> [Required work]
Of all the entries below, retype only the lines from the one with "Table 2. Coefficients" through the one with "Table 1. Selected", exactly as they appear.

> [Source information]
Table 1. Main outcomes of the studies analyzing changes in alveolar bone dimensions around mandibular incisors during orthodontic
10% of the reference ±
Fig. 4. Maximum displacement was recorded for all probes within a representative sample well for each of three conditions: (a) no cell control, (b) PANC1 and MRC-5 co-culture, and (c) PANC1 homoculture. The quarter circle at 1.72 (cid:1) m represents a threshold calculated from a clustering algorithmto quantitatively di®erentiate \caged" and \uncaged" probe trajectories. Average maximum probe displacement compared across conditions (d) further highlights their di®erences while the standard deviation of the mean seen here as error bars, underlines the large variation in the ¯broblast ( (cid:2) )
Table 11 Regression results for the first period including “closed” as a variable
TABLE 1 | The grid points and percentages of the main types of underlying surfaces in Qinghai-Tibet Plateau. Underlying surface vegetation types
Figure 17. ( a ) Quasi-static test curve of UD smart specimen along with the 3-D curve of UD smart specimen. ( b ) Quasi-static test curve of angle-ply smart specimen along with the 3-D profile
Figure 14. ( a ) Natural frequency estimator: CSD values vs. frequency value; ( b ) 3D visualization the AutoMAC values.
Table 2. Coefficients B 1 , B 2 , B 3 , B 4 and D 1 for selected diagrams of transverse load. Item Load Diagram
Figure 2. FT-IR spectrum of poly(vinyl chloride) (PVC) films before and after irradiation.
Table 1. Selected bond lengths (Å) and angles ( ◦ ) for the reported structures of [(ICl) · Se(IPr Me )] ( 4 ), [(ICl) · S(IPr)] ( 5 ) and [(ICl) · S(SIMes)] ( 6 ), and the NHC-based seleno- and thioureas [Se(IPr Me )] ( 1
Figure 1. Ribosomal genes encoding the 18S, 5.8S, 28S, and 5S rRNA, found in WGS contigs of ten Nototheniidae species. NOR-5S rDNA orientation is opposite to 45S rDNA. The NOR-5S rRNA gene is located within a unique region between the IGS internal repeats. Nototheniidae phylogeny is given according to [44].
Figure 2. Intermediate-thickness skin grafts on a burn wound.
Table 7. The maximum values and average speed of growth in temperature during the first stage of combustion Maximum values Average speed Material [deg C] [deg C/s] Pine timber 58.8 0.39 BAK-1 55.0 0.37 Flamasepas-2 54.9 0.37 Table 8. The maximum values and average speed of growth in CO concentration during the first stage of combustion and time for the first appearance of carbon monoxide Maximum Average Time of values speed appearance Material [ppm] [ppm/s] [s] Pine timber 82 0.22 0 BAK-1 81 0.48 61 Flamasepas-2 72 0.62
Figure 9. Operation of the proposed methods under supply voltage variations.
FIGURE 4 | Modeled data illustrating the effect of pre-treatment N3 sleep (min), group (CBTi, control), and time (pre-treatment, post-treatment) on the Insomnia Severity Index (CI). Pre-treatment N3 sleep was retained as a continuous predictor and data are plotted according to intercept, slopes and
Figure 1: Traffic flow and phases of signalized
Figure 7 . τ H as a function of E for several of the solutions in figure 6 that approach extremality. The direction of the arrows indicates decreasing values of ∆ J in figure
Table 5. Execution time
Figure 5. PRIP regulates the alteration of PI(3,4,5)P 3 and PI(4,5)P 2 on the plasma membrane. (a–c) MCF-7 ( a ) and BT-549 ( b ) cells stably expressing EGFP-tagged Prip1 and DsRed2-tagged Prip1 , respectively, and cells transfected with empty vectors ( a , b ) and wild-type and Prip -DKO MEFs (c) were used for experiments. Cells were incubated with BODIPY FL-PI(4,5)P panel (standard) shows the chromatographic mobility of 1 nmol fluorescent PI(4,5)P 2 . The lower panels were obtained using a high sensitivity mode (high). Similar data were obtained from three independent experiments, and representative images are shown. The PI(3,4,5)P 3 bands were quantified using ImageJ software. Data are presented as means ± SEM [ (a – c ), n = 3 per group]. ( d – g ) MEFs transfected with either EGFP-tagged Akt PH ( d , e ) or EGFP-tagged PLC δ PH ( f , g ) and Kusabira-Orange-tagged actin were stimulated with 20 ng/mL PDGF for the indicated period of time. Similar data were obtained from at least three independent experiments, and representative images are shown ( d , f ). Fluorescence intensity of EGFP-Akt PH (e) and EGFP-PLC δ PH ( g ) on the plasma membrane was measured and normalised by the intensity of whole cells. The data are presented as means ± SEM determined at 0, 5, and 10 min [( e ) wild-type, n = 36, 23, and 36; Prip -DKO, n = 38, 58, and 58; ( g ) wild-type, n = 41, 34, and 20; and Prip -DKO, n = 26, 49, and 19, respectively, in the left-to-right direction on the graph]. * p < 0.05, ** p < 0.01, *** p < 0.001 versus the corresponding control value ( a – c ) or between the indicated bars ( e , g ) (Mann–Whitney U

> [Task response]
Table 2. Coefficients B 1 , B 2 , B 3 , B 4 and D 1 for selected diagrams of transverse load. Item Load Diagram
Figure 2. FT-IR spectrum of poly(vinyl chloride) (PVC) films before and after irradiation.
Table 1. Selected bond lengths (Å) and angles ( ◦ ) for the reported structures of [(ICl) · Se(IPr Me )] ( 4 ), [(ICl) · S(IPr)] ( 5 ) and [(ICl) · S(SIMes)] ( 6 ), and the NHC-based seleno- and thioureas [Se(IPr Me )] ( 1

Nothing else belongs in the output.